East Yard Communities for Environmental Justice is a nonprofit organization that, among many projects, sponsors a produce-exchange project through local home gardens. The project is called La Cosecha Colectiva, or The Collective Harvest, and promotes community health and justice in the southeast L.A. region where many communities like Vernon and Commerce are considered food deserts.

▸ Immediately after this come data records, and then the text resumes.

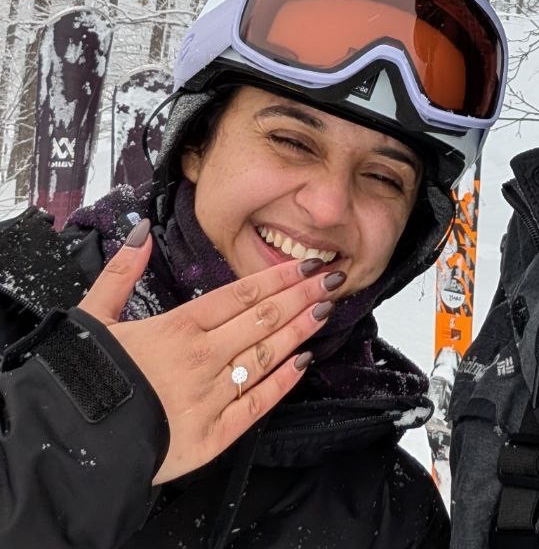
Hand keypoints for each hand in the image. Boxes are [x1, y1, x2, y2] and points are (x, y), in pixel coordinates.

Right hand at [77, 219, 335, 483]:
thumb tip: (141, 231)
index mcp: (177, 327)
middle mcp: (201, 357)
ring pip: (266, 356)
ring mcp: (210, 396)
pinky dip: (283, 382)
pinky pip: (256, 405)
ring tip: (326, 310)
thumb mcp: (94, 316)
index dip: (278, 278)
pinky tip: (304, 363)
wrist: (69, 443)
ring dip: (300, 331)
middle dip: (301, 296)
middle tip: (333, 279)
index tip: (307, 264)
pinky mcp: (211, 436)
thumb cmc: (82, 379)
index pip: (241, 295)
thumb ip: (121, 271)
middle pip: (262, 319)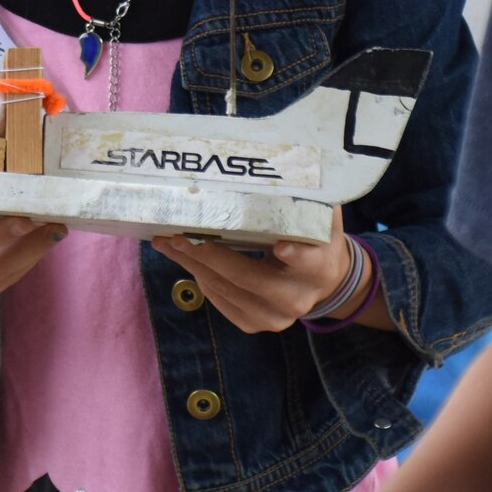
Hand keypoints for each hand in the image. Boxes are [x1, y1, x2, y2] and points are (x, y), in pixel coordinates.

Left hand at [151, 207, 377, 334]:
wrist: (324, 282)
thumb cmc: (316, 240)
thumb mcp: (322, 221)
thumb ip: (311, 199)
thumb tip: (291, 166)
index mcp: (319, 268)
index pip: (308, 262)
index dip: (295, 255)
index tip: (280, 245)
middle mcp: (297, 298)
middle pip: (248, 278)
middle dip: (209, 256)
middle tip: (178, 236)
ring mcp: (273, 317)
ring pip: (225, 290)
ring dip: (193, 265)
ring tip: (167, 242)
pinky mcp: (254, 324)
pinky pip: (220, 301)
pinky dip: (199, 277)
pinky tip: (184, 258)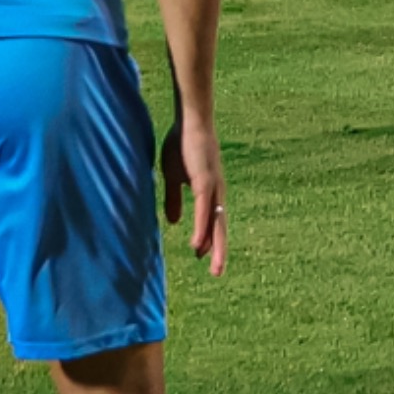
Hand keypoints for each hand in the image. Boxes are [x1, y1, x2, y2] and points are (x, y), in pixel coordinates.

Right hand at [160, 112, 226, 276]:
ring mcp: (212, 187)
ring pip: (216, 223)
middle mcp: (215, 191)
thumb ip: (174, 199)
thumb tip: (174, 223)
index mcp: (208, 190)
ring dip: (215, 247)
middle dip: (218, 250)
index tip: (204, 258)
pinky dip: (202, 229)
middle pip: (219, 226)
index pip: (211, 220)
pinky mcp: (204, 182)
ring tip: (215, 268)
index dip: (209, 239)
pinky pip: (203, 211)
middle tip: (217, 273)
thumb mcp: (173, 176)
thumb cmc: (182, 143)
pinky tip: (197, 245)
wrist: (190, 120)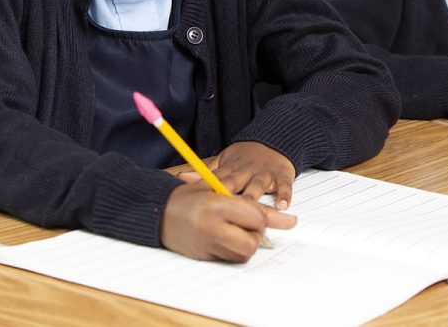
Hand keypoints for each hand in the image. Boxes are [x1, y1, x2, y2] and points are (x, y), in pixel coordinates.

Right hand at [161, 181, 296, 261]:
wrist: (157, 211)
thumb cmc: (188, 195)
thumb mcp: (217, 189)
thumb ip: (248, 201)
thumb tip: (280, 216)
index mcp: (217, 205)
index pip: (256, 217)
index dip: (272, 217)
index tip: (290, 221)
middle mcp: (212, 228)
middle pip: (252, 241)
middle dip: (258, 234)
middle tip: (252, 224)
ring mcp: (206, 245)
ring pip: (243, 253)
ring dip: (247, 243)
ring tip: (239, 229)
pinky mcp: (203, 256)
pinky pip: (229, 258)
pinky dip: (234, 249)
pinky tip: (227, 236)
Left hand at [177, 141, 295, 209]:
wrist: (274, 138)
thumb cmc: (246, 155)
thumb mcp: (225, 160)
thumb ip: (207, 172)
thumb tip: (183, 178)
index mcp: (231, 168)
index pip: (216, 180)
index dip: (207, 190)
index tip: (198, 202)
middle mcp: (246, 170)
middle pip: (235, 183)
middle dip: (228, 195)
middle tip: (222, 210)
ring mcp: (264, 172)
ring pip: (258, 185)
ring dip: (254, 196)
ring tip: (253, 211)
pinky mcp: (282, 174)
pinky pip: (284, 185)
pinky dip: (284, 194)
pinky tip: (283, 205)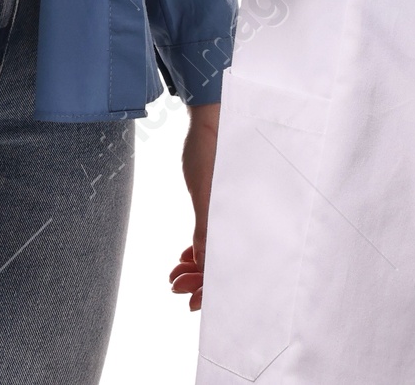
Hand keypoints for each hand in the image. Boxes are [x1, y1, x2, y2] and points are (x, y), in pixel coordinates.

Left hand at [171, 101, 220, 310]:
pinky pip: (215, 233)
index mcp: (240, 214)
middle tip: (176, 287)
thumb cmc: (212, 145)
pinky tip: (186, 256)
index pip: (229, 265)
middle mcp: (240, 214)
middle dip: (200, 280)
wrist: (212, 112)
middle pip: (224, 261)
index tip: (191, 303)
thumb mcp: (205, 188)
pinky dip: (201, 247)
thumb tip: (203, 266)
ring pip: (218, 249)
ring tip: (175, 274)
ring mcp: (232, 208)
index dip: (211, 289)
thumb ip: (206, 227)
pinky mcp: (223, 200)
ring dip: (197, 265)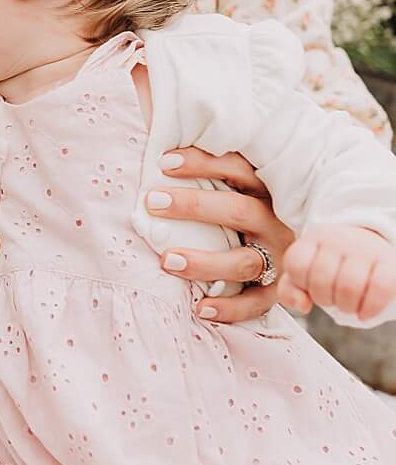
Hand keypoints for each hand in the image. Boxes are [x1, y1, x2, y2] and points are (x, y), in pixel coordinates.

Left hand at [146, 148, 294, 322]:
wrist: (312, 252)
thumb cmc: (249, 210)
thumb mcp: (243, 187)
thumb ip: (215, 174)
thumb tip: (162, 156)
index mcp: (269, 191)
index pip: (239, 170)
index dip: (203, 164)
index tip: (163, 162)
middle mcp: (278, 222)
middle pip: (239, 211)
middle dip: (195, 205)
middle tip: (152, 202)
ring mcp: (280, 257)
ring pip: (244, 261)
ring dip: (205, 262)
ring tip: (167, 260)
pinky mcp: (279, 290)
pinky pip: (256, 302)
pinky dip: (229, 308)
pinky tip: (199, 307)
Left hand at [278, 224, 395, 319]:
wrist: (370, 245)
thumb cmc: (333, 265)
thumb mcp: (304, 272)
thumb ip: (289, 289)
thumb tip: (302, 305)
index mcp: (313, 239)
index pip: (296, 265)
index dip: (301, 284)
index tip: (309, 287)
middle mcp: (339, 240)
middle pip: (322, 281)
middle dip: (324, 299)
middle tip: (331, 299)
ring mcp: (365, 249)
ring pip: (349, 286)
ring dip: (346, 306)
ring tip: (347, 306)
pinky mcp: (389, 261)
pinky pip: (381, 288)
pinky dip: (370, 308)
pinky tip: (364, 313)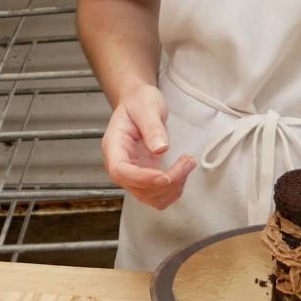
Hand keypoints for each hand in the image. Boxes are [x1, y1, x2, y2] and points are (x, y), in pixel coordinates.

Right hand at [102, 84, 194, 209]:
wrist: (139, 102)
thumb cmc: (138, 102)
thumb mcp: (146, 107)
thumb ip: (152, 128)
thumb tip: (160, 148)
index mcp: (114, 146)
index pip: (121, 172)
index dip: (142, 178)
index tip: (164, 176)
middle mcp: (121, 164)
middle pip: (138, 188)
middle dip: (166, 181)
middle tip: (187, 162)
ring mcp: (133, 173)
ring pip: (150, 197)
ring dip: (172, 188)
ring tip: (187, 164)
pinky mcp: (146, 176)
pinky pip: (158, 194)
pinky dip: (174, 189)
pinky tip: (183, 171)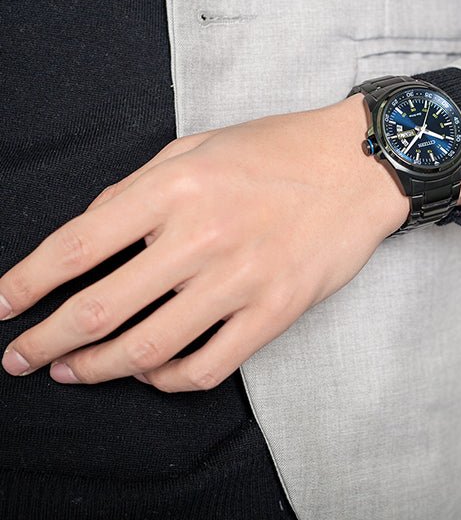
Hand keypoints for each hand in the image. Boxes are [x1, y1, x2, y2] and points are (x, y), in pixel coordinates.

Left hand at [0, 96, 423, 391]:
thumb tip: (91, 234)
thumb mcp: (199, 146)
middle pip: (100, 309)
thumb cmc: (278, 149)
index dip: (25, 284)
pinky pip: (207, 367)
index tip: (2, 307)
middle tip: (21, 356)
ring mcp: (241, 279)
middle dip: (45, 340)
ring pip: (148, 349)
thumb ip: (137, 186)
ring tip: (71, 371)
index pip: (77, 247)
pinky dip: (166, 380)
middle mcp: (202, 236)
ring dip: (95, 369)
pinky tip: (151, 373)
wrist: (359, 167)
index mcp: (176, 186)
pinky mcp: (276, 311)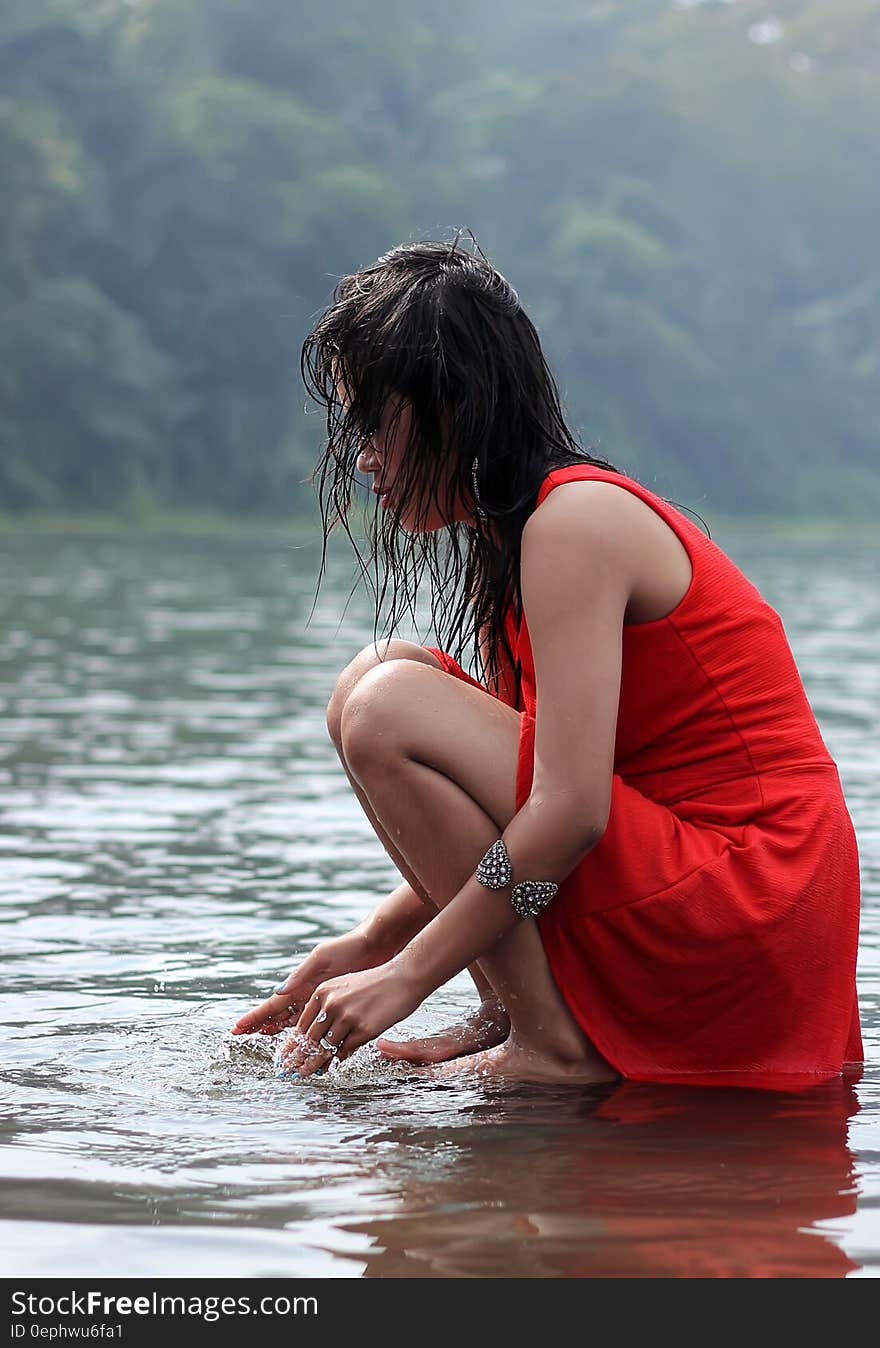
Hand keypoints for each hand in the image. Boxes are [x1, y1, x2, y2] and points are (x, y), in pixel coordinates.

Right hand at [230, 930, 379, 1036]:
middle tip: (243, 1037)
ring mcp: (320, 1000)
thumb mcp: (322, 957)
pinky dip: (307, 1034)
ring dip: (280, 1033)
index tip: (238, 1027)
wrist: (374, 947)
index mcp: (300, 982)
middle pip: (279, 1015)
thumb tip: (279, 991)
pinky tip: (302, 1045)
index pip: (272, 1004)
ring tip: (266, 1043)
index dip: (255, 1016)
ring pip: (295, 1022)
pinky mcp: (335, 1006)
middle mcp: (307, 993)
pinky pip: (317, 1023)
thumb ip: (301, 974)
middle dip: (261, 1025)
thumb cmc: (347, 948)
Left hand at [275, 958, 424, 1078]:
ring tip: (307, 1073)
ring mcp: (347, 1017)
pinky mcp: (363, 1028)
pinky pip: (346, 1049)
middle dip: (299, 1058)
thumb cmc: (376, 983)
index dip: (293, 1043)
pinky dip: (339, 1057)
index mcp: (323, 992)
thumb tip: (317, 1035)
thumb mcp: (345, 987)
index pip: (302, 1023)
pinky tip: (334, 1064)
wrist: (403, 977)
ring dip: (315, 1063)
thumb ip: (328, 1008)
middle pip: (310, 1039)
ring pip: (325, 1048)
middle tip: (290, 1071)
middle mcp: (331, 1004)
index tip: (286, 1056)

The group formed out of conversations about big box stores being built nearby. One woman was in favor of the store being built. She didn't have a car and had to travel by bus into East L.A. just to get produce that went bad in three days. The hierarchy of supermarket distribution makes it so that stores like Pavillions get the freshest produce, lasting the longest. By the time produce makes it to places like Food for Less, the worst quality produce ends up on the shelf, the cilantro wilted by the time it gets home. "What she needed was access to fresh produce," said Mark Lopez, Co-Director of East Yard Communities for Environmental Justice, "not a big box store." He added that since many of the lots in Commerce were polluted and not fit for farming, people grow food at home, in their front or back yards. To mitigate the toxins in the soil, EYCEJ staff and members use raised beds and farm only in places that have been homes and not sites of industrial production.
Twenty different home gardens participate in the exchange. "It connects folks who were never connected before," Lopez added over the phone. Neighbors who could not communicate because of language barriers now compare the sizes of their squash and tomatoes. The Colectiva exchanges crops every two weeks.
Environmental injustice, lack of fresh produce, a love for a special taste -- no single reason exists why people grow their own food in the southeast. Eventually, many motivations emerge and change over time. Jorge pointed out perhaps the most obvious reason: "The garden was my dad's space to relax after long days at work. It's also my space to stop thinking and forget about everything else that's happening in the world and connect to the earth."
"I'm sure I hated it at times," he said, "because I wanted to watch Saturday morning cartoons, but now I understand what the garden gives."